Many believe it was Kulendra BK and Bishnu Maji’s Saalko Paatko Tapari who started the climb. The song has had over 73 million views over the past three years and it’s growing every day. Another song that helped make the genre more popular is Bola Maya sung by Saput and Shanti Shree Pariyar. The song touched the hearts of millions as it spoke of the harsh reality of migrant workers. Its sequel, Galbandi, has also been amazing as it has been viewed over 48 million times on YouTube over the past two years.

“Songs like these are important because they convey a message about what’s going on in life. I’m sure millions of people must have connected with them because a lot of people are going home in wooden boxes,” Says Saput.

Lyricist Netra Aryal also agrees with Saput on the importance of writing songs that relate to the audience. Aryal wrote the popular song, Soche Jhai Jindagi Rainachha, which did quite well. Sung by Khem Century and Madhu Chhetri, the song is about how life goes on through curve balls and how we have to overcome these challenges.

“We now live in a modern world and have to adapt to what is happening. It’s been going on for years if you look at it. Folk singers have been singing relatable songs all their lives,” says Aryal.

Startdom Generation

Apart from that, the music videos have also changed. Shiva BK, who made his name in lok dohori [folk duet] The video scene says a lot has changed since its debut over two decades ago. The first change he says is the use of chorus dancers in the videos.

“When I started, there were only the singers in the video. Some danced; some just sang, it was pretty boring,” BK says. started to be more open about things and started to experiment.”

He says popularity has increased and so has the budget of those singers who have started demanding new things. He claims to be the first to start chorus dancers because he always wanted to do something different.

“It was a real hit as others started to follow,” says BK.

He also adds that, in the past, popular actors have refused to star in folk song music videos. This has now changed as they have started playing these videos. Rajesh Hamal, Salon Basnet, Bhuwan KC, Aakash Shrestha, Barsha Siwakoti, Aanchal Sharma and Swastima Khadka are a few who have popped up in lok dohori music videos but it hasn’t always been so.

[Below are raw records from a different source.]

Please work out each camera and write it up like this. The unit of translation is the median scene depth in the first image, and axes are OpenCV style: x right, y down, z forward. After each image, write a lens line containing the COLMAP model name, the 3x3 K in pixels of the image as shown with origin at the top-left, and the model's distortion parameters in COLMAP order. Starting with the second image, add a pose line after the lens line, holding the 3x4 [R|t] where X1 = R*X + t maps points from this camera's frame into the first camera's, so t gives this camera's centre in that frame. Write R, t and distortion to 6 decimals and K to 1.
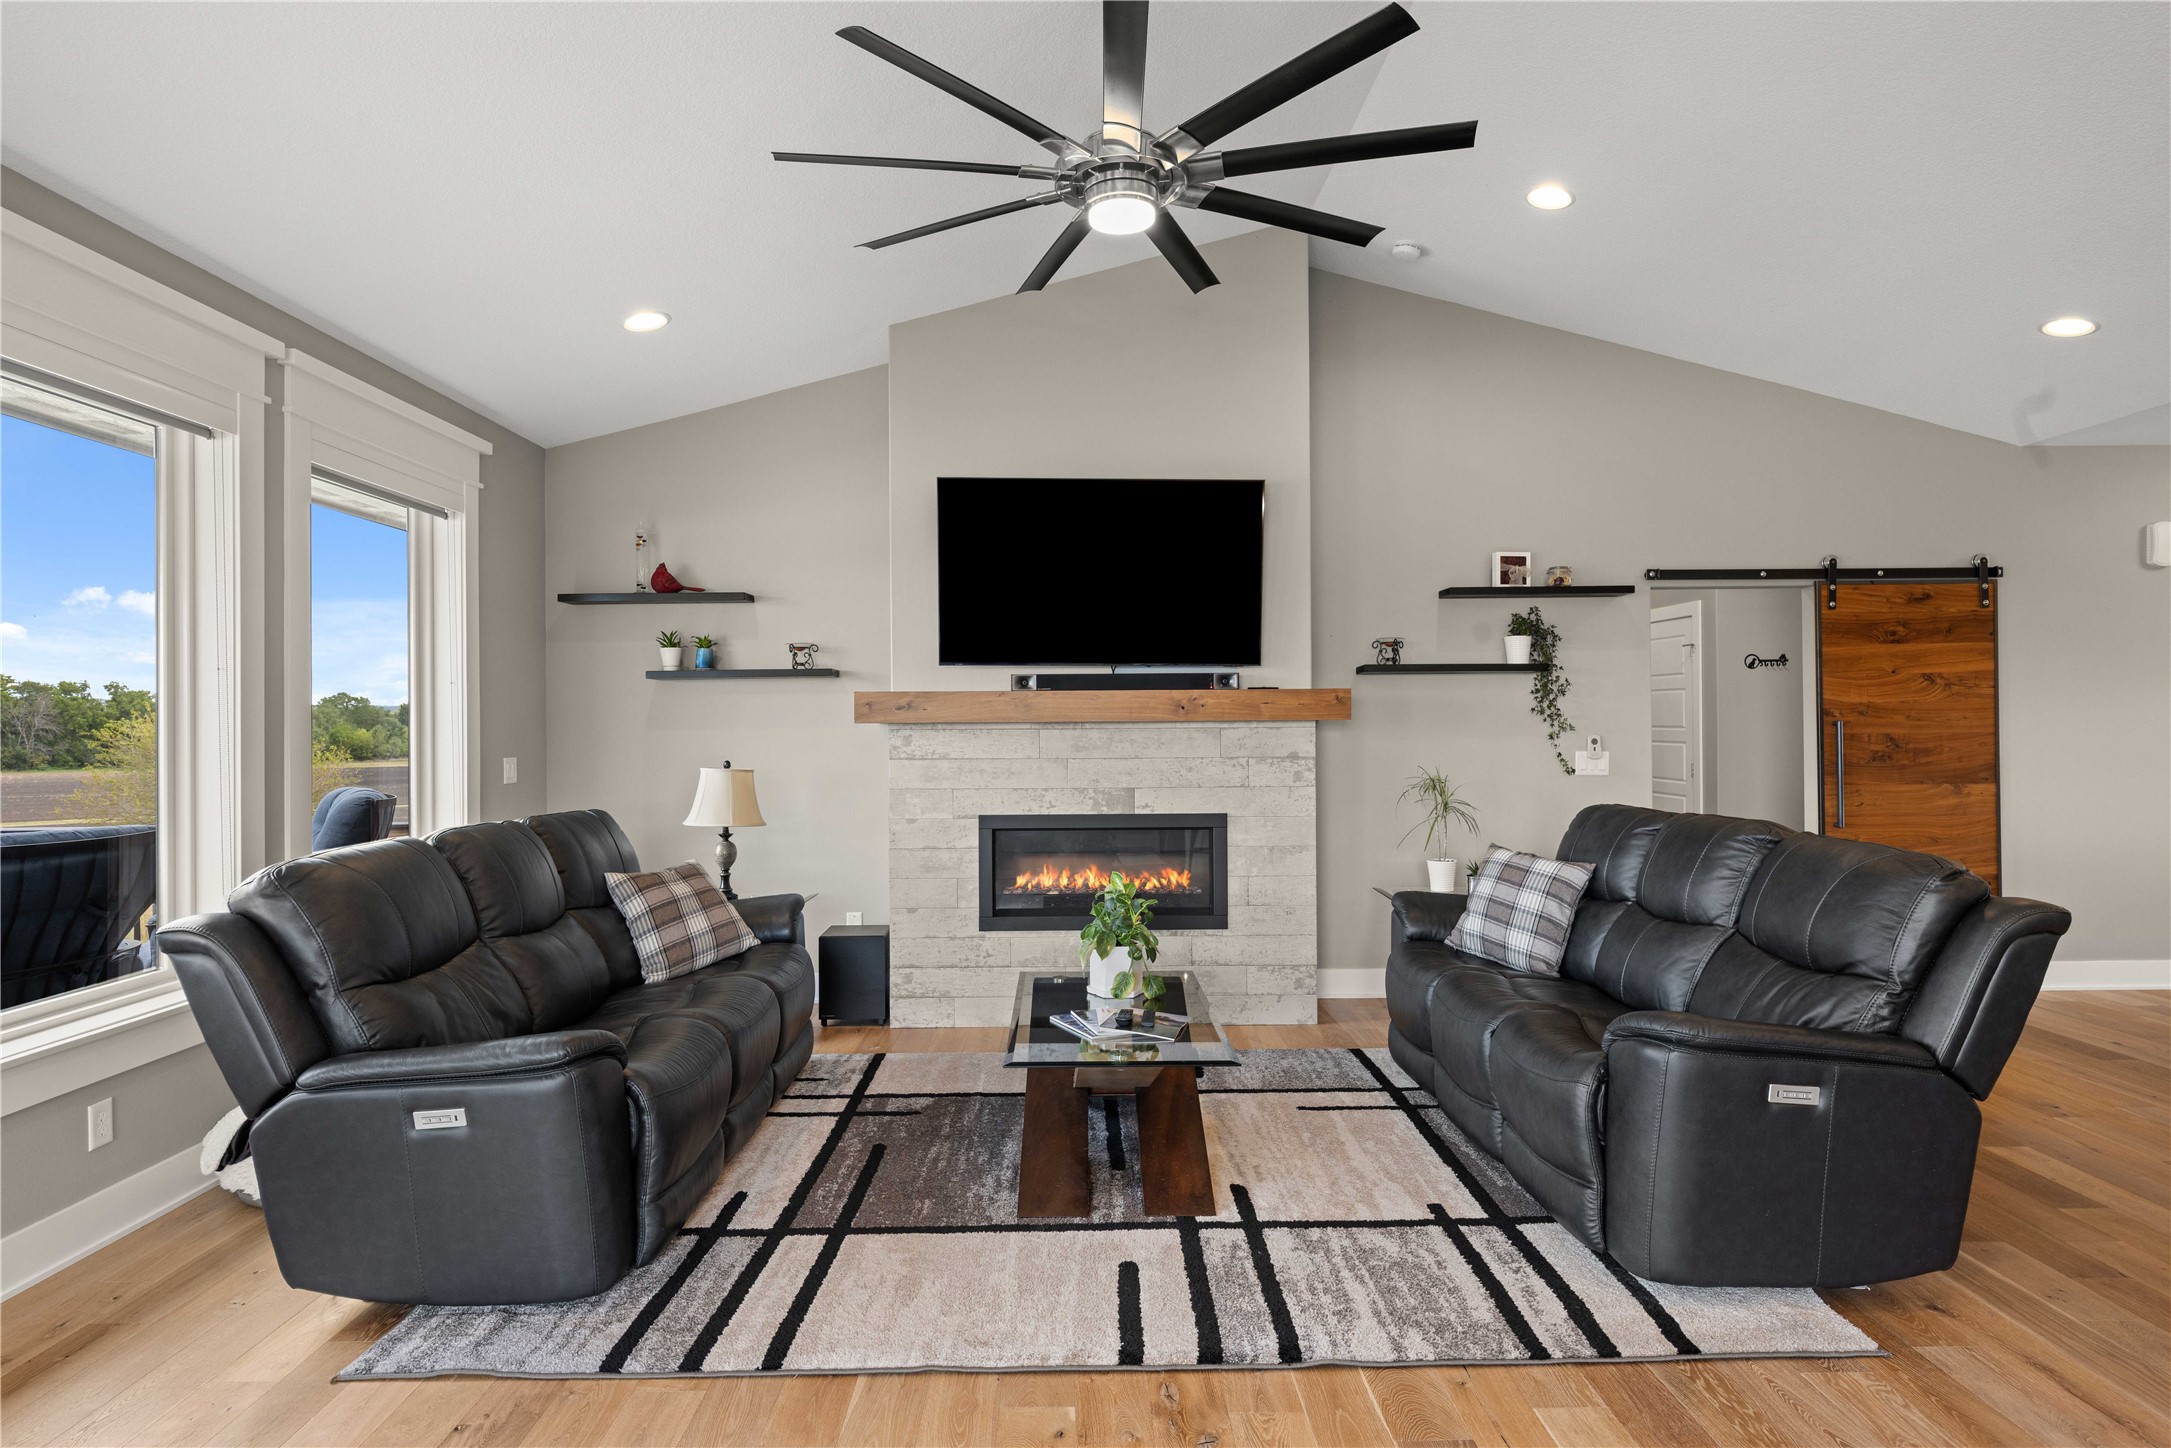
lens RADIAL K [[1182.6, 0, 1085.5], [0, 1182.6, 724.0], [0, 0, 1]] dist [0.004039, 0.000129]
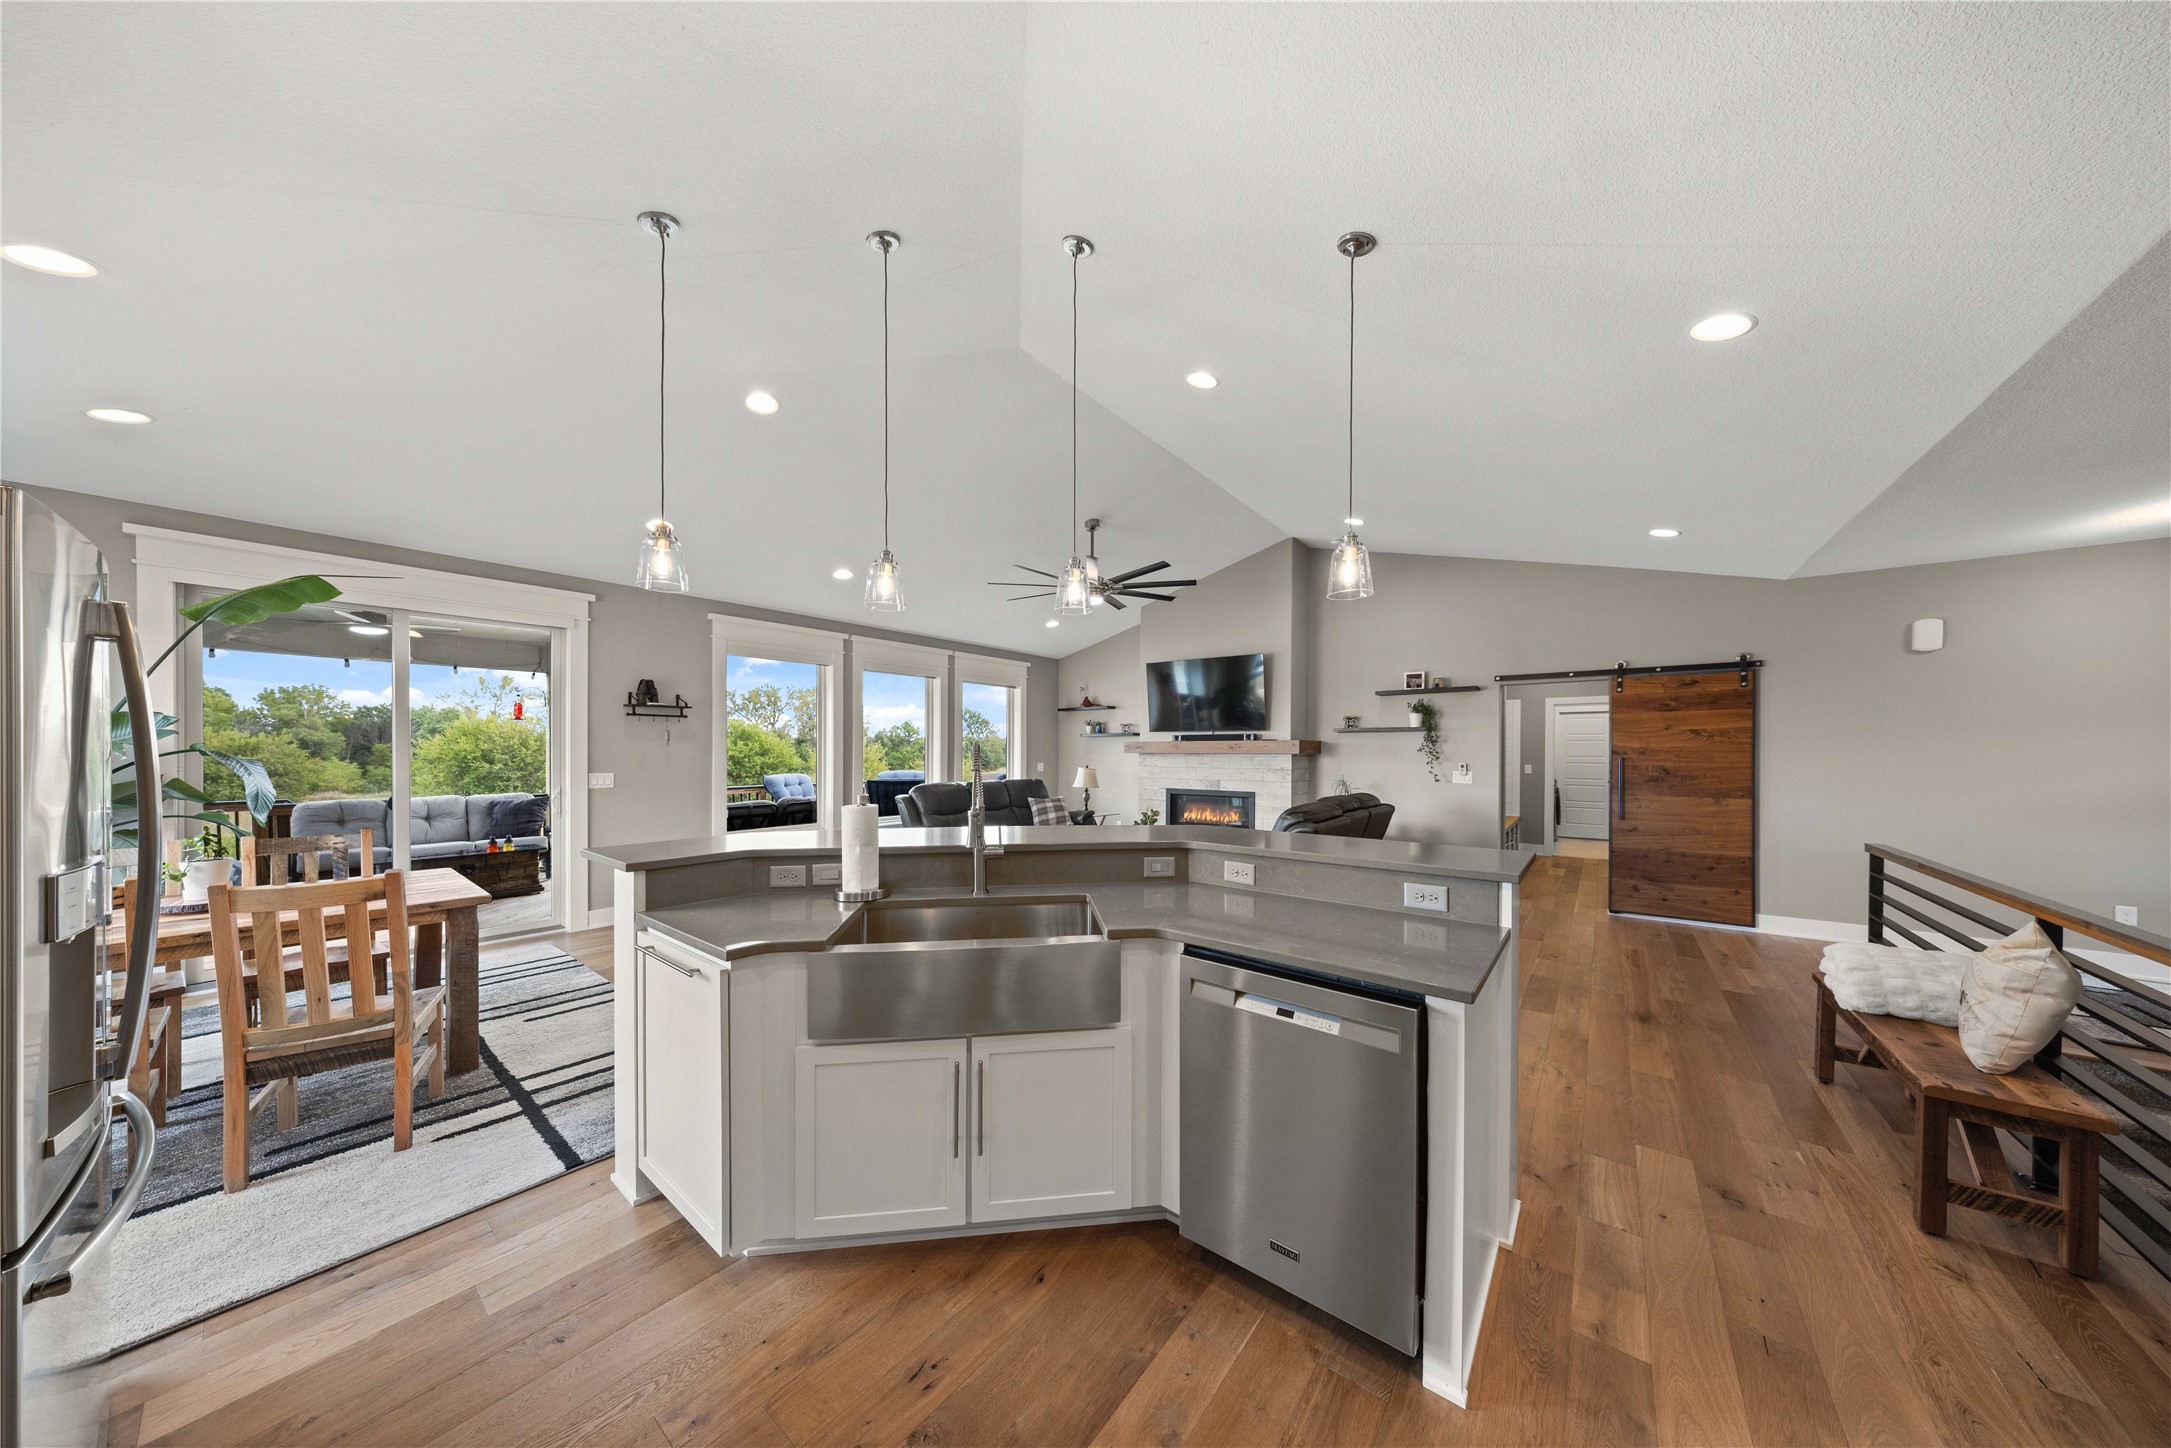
lens RADIAL K [[653.5, 0, 1086.8], [0, 653.5, 757.4], [0, 0, 1]] dist [-0.000112, -0.000038]
pose [[0.774695, 0.015704, -0.632140, 0.632769], [-0.007676, 0.999851, 0.015432, -0.011532], [0.632288, -0.007103, 0.774701, -0.223094]]
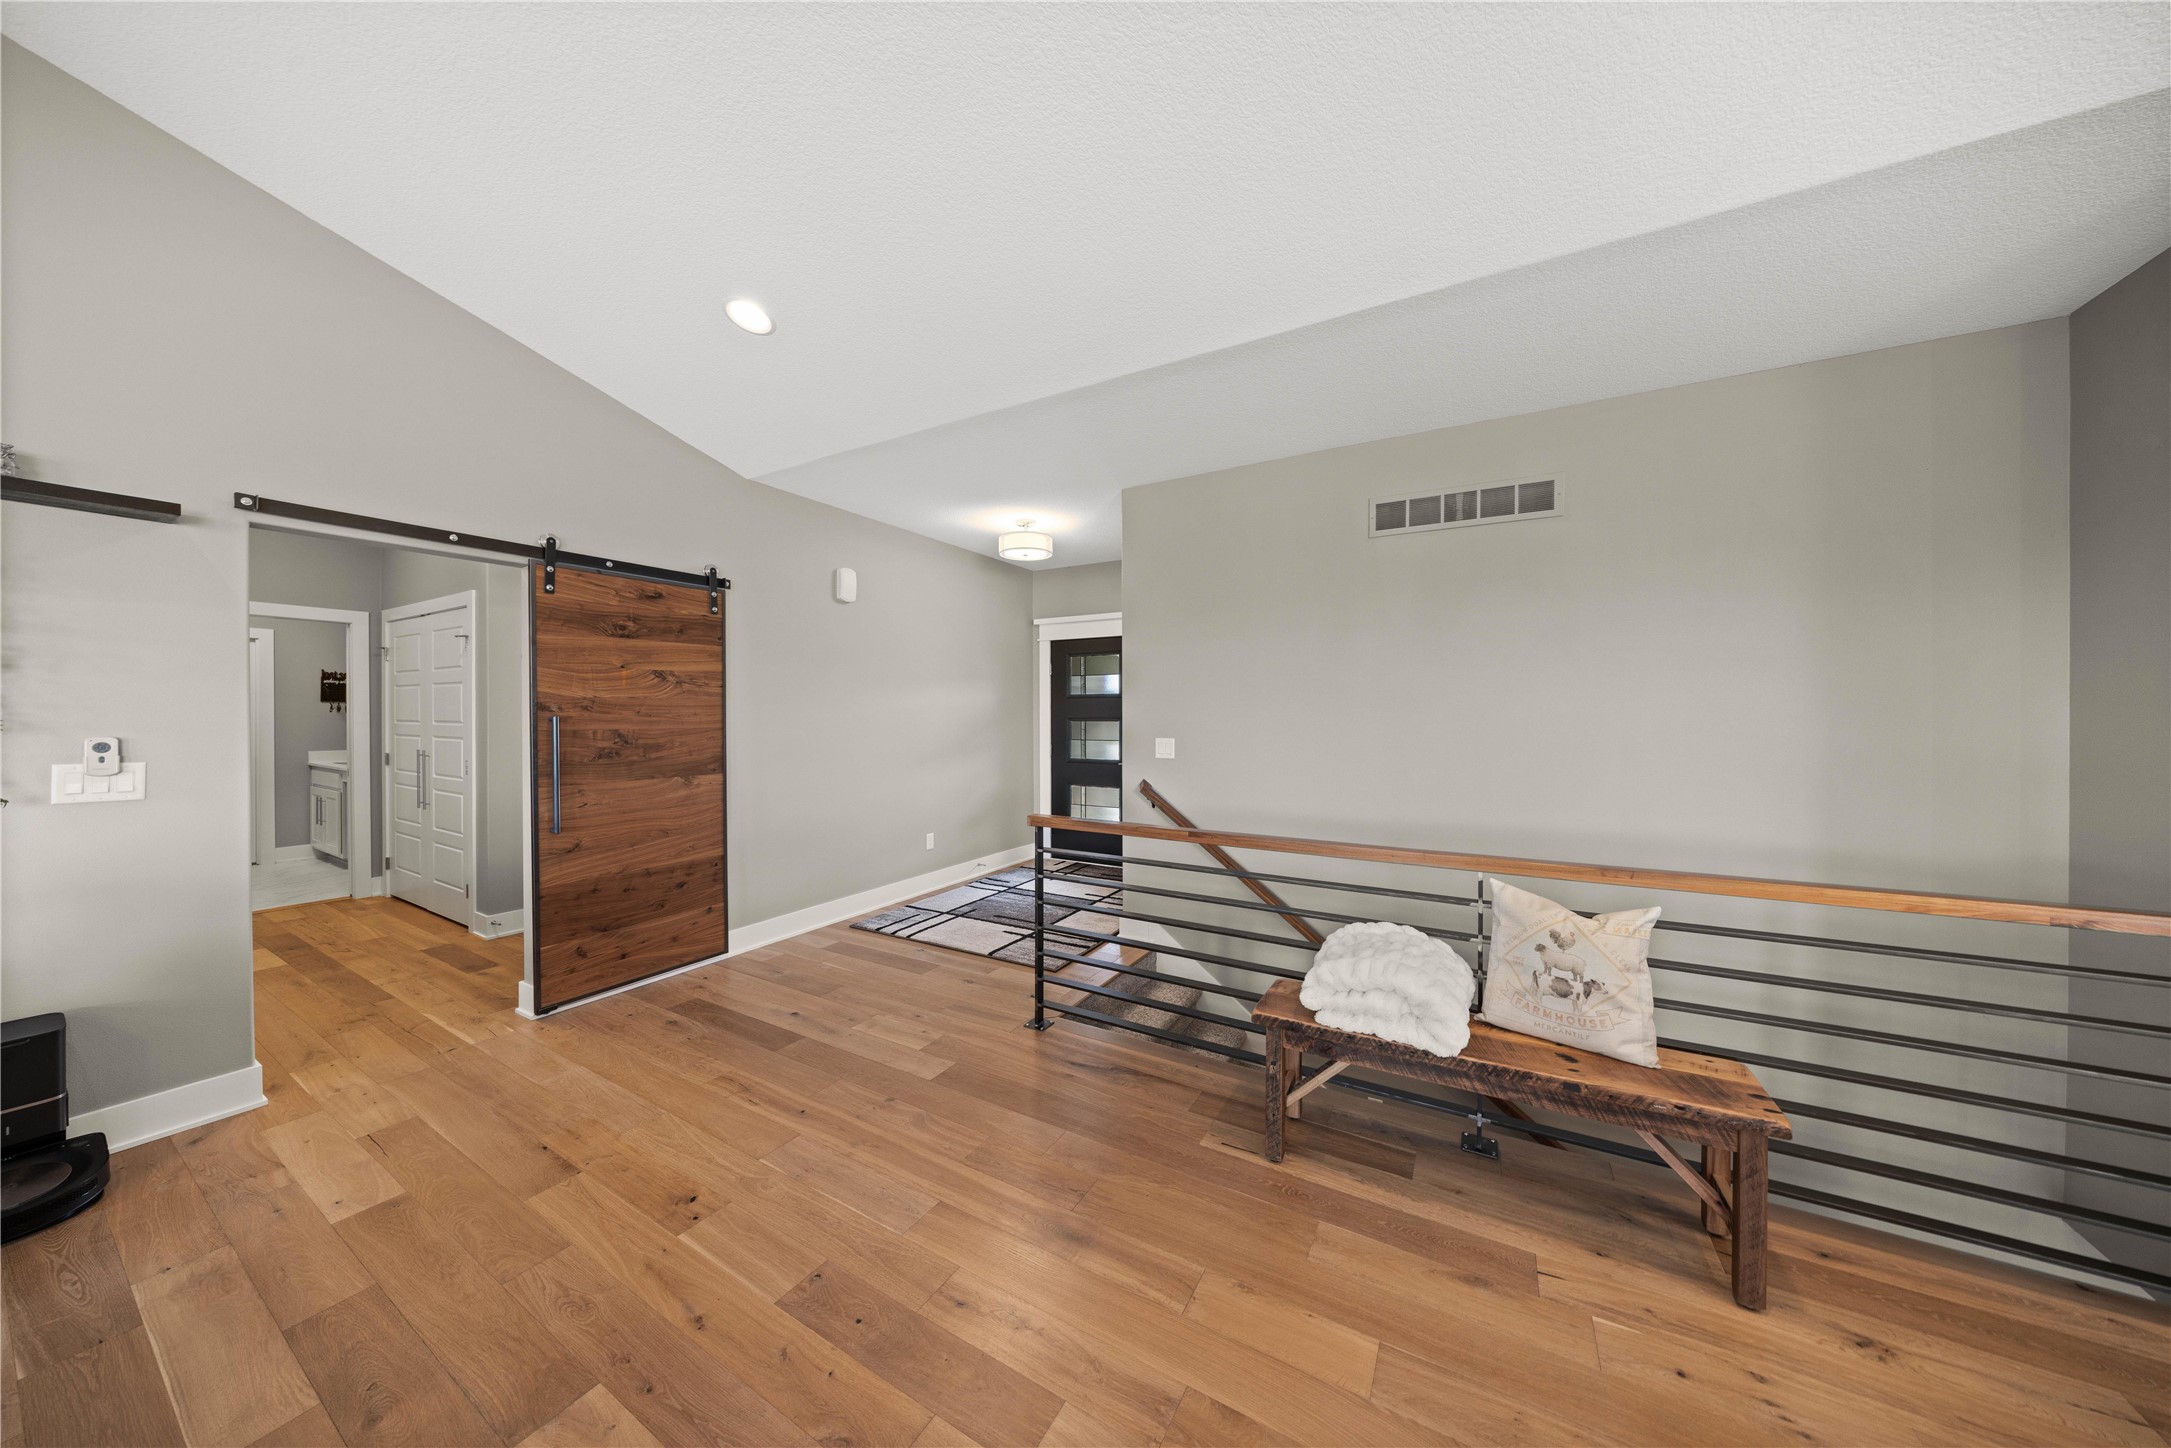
lens RADIAL K [[681.4, 0, 1092.6], [0, 681.4, 717.3], [0, 0, 1]] dist [-0.010479, -0.000123]
pose [[0.511919, 0.005112, 0.859019, 0.398854], [-0.005203, 0.999982, -0.002850, -0.002527], [-0.859018, -0.003010, 0.511936, 0.376972]]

“When I was directing Saalko Paatko Tapari [in 2018], I approached many actresses who were popular at that time,” says BK. “But they didn’t want to play because they felt it didn’t suit their image. The role was played by Mariska Pokharel, who later received many calls for more videos.

He accuses aspiring actors who consider themselves “chocolate boys and girls” of trying to think too highly of themselves.

“That is changing as Covid-19 has hit them very hard. That’s why we’ve seen these popular actors in music videos. Otherwise, I don’t think it would be,” says the experienced director.

Saput says it helped market the songs and the genre too. He says these popular actors have a lot of fans, which has certainly helped them.

“It’s good that things are changing,” said Saput.

Another aspect that has contributed to the rise of folk songs is programs like Indreni. Indreni is a lok dohori program aired on Himalaya TV. The program has been recorded live and broadcast almost daily for 12 years, giving a platform to many singers and musicians.

“I worked very hard to bring this program to where it is,” says Krishna Kandel, a singer who started the program. “We traveled all over Nepal and did more than just provide platforms. We made lok dohori popular. If you look at the comments on our videos, you will see the impact we have had.

But the unanswered question

But how do they attract urban crowds? Most of them don’t care. Saput says he is satisfied with the audience he has. He says music is a choice and the next generation should be able to choose what kind of music they want to listen to.

“I can’t force people to listen to my songs. All I can do is keep singing relatable songs that could one day touch the hearts of the urban population,” Saput hopes.